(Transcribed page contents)
************

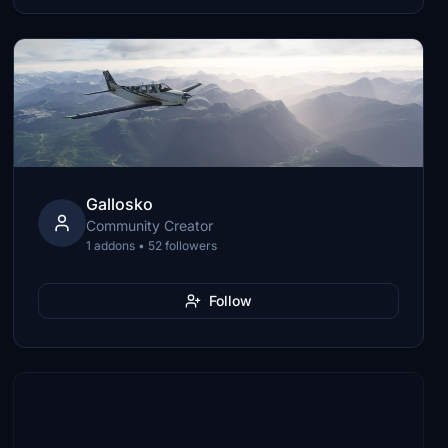
Gallosko
Community Creator
1 addons • 52 followers
Follow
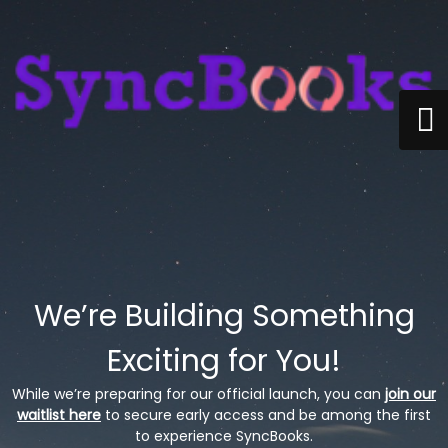
We’re Building Something
Exciting for You!
While we’re preparing for our official launch, you can
join our
waitlist here
to secure early access and be among the first
to experience SyncBooks.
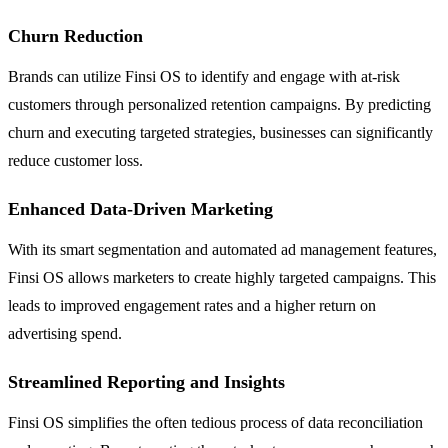
Churn Reduction
Brands can utilize Finsi OS to identify and engage with at-risk
customers through personalized retention campaigns. By predicting
churn and executing targeted strategies, businesses can significantly
reduce customer loss.
Enhanced Data-Driven Marketing
With its smart segmentation and automated ad management features,
Finsi OS allows marketers to create highly targeted campaigns. This
leads to improved engagement rates and a higher return on
advertising spend.
Streamlined Reporting and Insights
Finsi OS simplifies the often tedious process of data reconciliation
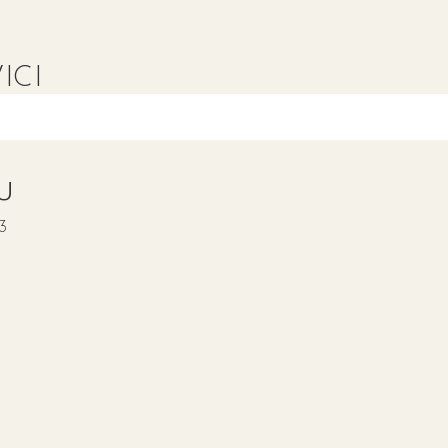
ICI
IU
23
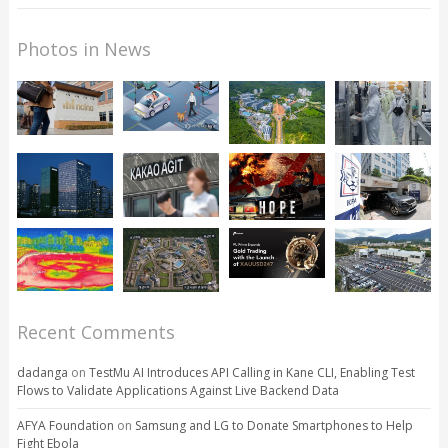
Photos in News
Recent Comments
dadanga
on
TestMu AI Introduces API Calling in Kane CLI, Enabling Test
Flows to Validate Applications Against Live Backend Data
AFYA Foundation
on
Samsung and LG to Donate Smartphones to Help
Fight Ebola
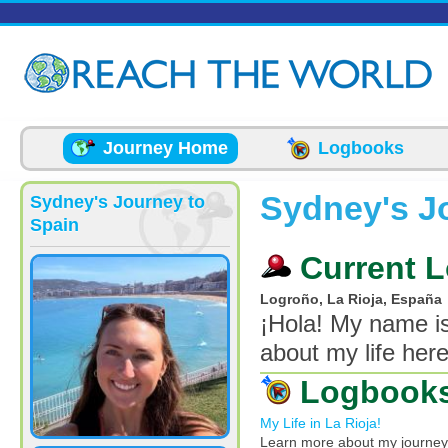
Skip to main content
Journey Home
Logbooks
Sydney's J
Sydney's Journey to
Spain
Current L
Logroño, La Rioja, España
¡Hola! My name is
about my life here
Logbook
My Life in La Rioja!
Learn more about my journey i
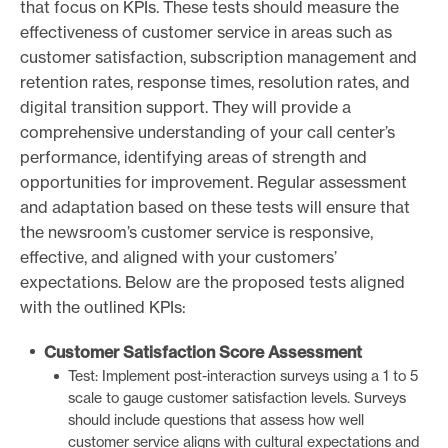
that focus on KPIs. These tests should measure the
effectiveness of customer service in areas such as
customer satisfaction, subscription management and
retention rates, response times, resolution rates, and
digital transition support. They will provide a
comprehensive understanding of your call center’s
performance, identifying areas of strength and
opportunities for improvement. Regular assessment
and adaptation based on these tests will ensure that
the newsroom’s customer service is responsive,
effective, and aligned with your customers’
expectations. Below are the proposed tests aligned
with the outlined KPIs:
Customer Satisfaction Score Assessment
Test: Implement post-interaction surveys using a 1 to 5
scale to gauge customer satisfaction levels. Surveys
should include questions that assess how well
customer service aligns with cultural expectations and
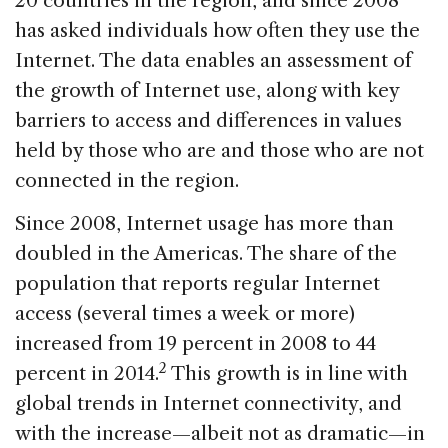
20 countries in the region, and since 2008
has asked individuals how often they use the
Internet. The data enables an assessment of
the growth of Internet use, along with key
barriers to access and differences in values
held by those who are and those who are not
connected in the region.
Since 2008, Internet usage has more than
doubled in the Americas. The share of the
population that reports regular Internet
access (several times a week or more)
increased from 19 percent in 2008 to 44
2
percent in 2014.
This growth is in line with
global trends in Internet connectivity, and
with the increase—albeit not as dramatic—in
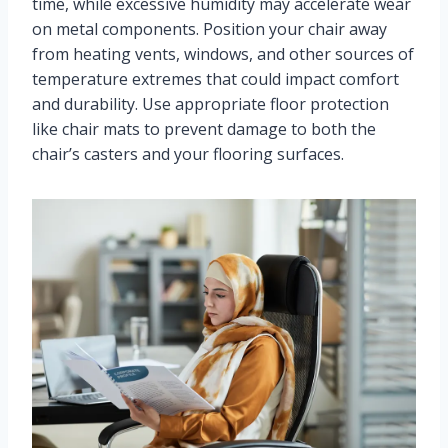
time, while excessive humidity may accelerate wear
on metal components. Position your chair away
from heating vents, windows, and other sources of
temperature extremes that could impact comfort
and durability. Use appropriate floor protection
like chair mats to prevent damage to both the
chair’s casters and your flooring surfaces.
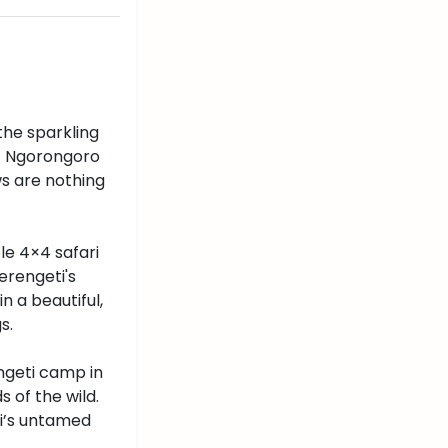
the sparkling
ic Ngorongoro
ws are nothing
le 4×4 safari
erengeti's
n a beautiful,
s.
engeti camp in
 of the wild.
ti’s untamed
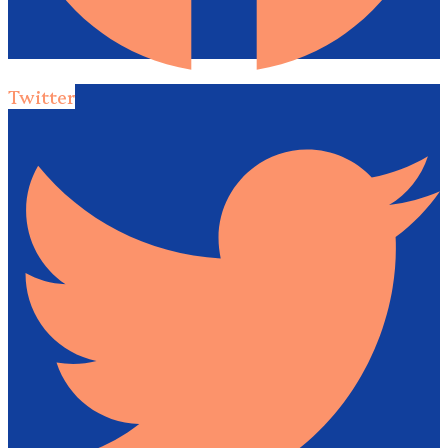
Twitter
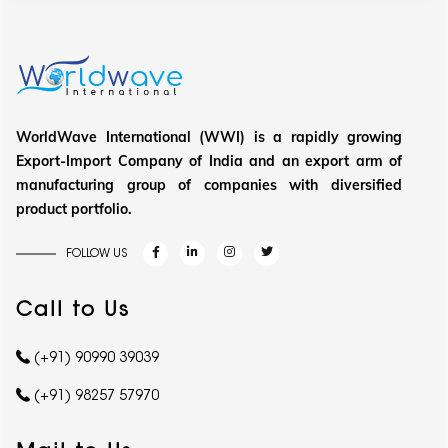
WorldWave International (WWI) is a rapidly growing
Export-Import Company of India and an export arm of
manufacturing group of companies with diversified
product portfolio.
FOLLOW US
Call to Us
(+91) 90990 39039
(+91) 98257 57970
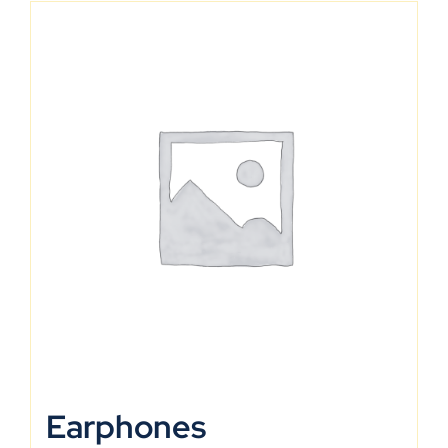
Earphones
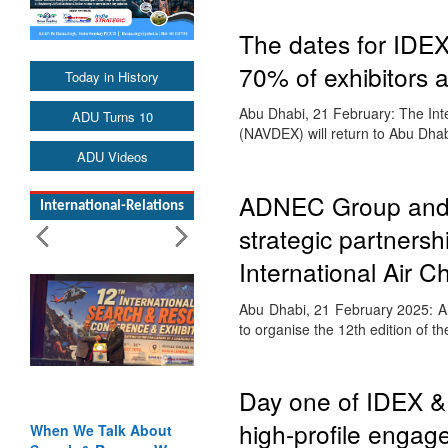
The dates for IDE
70% of exhibitors a
Today in History
Abu Dhabi, 21 February: The Inte
ADU Turns 10
(NAVDEX) will return to Abu Dha
ADU Videos
ADNEC Group and t
International-Relations
strategic partnersh
International Air C
Abu Dhabi, 21 February 2025: AD
to organise the 12th edition of t
Day one of IDEX 
high-profile enga
When We Talk About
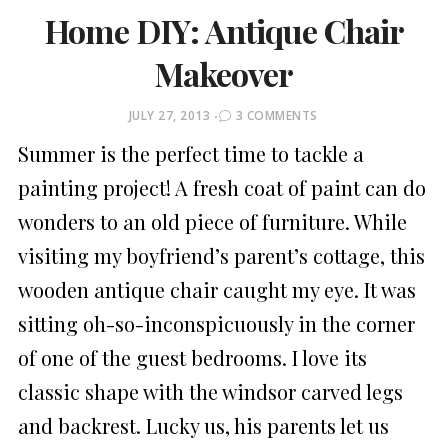
Home DIY: Antique Chair
Makeover
POSTED
JULY 27, 2013
3 COMMENTS
ON
Summer is the perfect time to tackle a
painting project! A fresh coat of paint can do
wonders to an old piece of furniture. While
visiting my boyfriend’s parent’s cottage, this
wooden antique chair caught my eye. It was
sitting oh-so-inconspicuously in the corner
of one of the guest bedrooms. I love its
classic shape with the windsor carved legs
and backrest. Lucky us, his parents let us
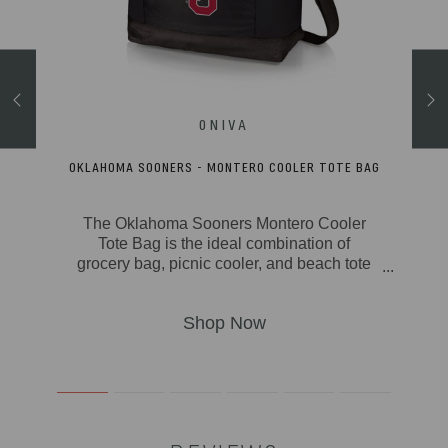
ACKPACK
OKLAHOMA SOONERS - MONTERO COOLER TOTE BAG
The Oklahoma Sooners Montero Cooler
 over
Tote Bag is the ideal combination of
can -
grocery bag, picnic cooler, and beach tote
 Go
bag in one great soft cooler package. With
e for
its fully-insulated & durable polyester
ges,
canvas exterior, insulated water-resistant
liner, and 20-can storage capacity, the
comfy
Montero can take from camping to outdoor
nic
concerts to picnics to the beach to the
ooler
farmers market with ease. Stay comfy no
or
matter how big the picnic with padded
rk,
carry handles and an adjustable,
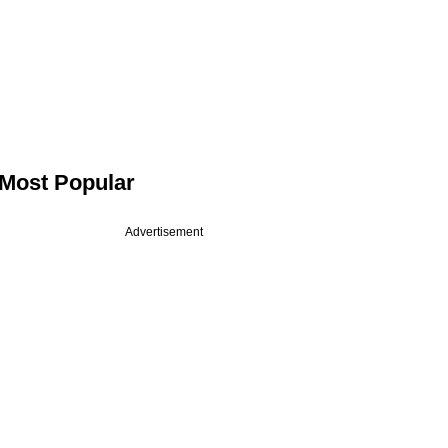
Most Popular
Advertisement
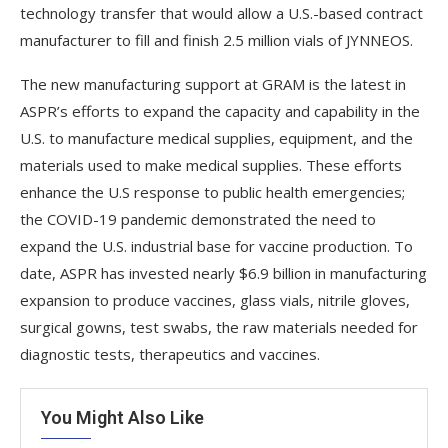
technology transfer that would allow a U.S.-based contract
manufacturer to fill and finish 2.5 million vials of JYNNEOS.
The new manufacturing support at GRAM is the latest in
ASPR’s efforts to expand the capacity and capability in the
U.S. to manufacture medical supplies, equipment, and the
materials used to make medical supplies. These efforts
enhance the U.S response to public health emergencies;
the COVID-19 pandemic demonstrated the need to
expand the U.S. industrial base for vaccine production. To
date, ASPR has invested nearly $6.9 billion in manufacturing
expansion to produce vaccines, glass vials, nitrile gloves,
surgical gowns, test swabs, the raw materials needed for
diagnostic tests, therapeutics and vaccines.
You Might Also Like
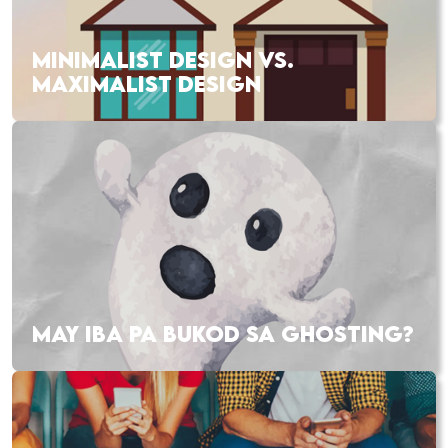
MINIMALIST DESIGN VS.
MAXIMALIST DESIGN
MAY IBA PA BUKOD SA GHOSTING?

************

Directive. Could you quote the stretch from the start of the records through the line containing "to experience SyncBooks.", leaving out the pictures?

Solution below.
Gallosko
Community Creator
1 addons • 52 followers
Follow
We’re Building Something
Exciting for You!
While we’re preparing for our official launch, you can
join our
waitlist here
to secure early access and be among the first
to experience SyncBooks.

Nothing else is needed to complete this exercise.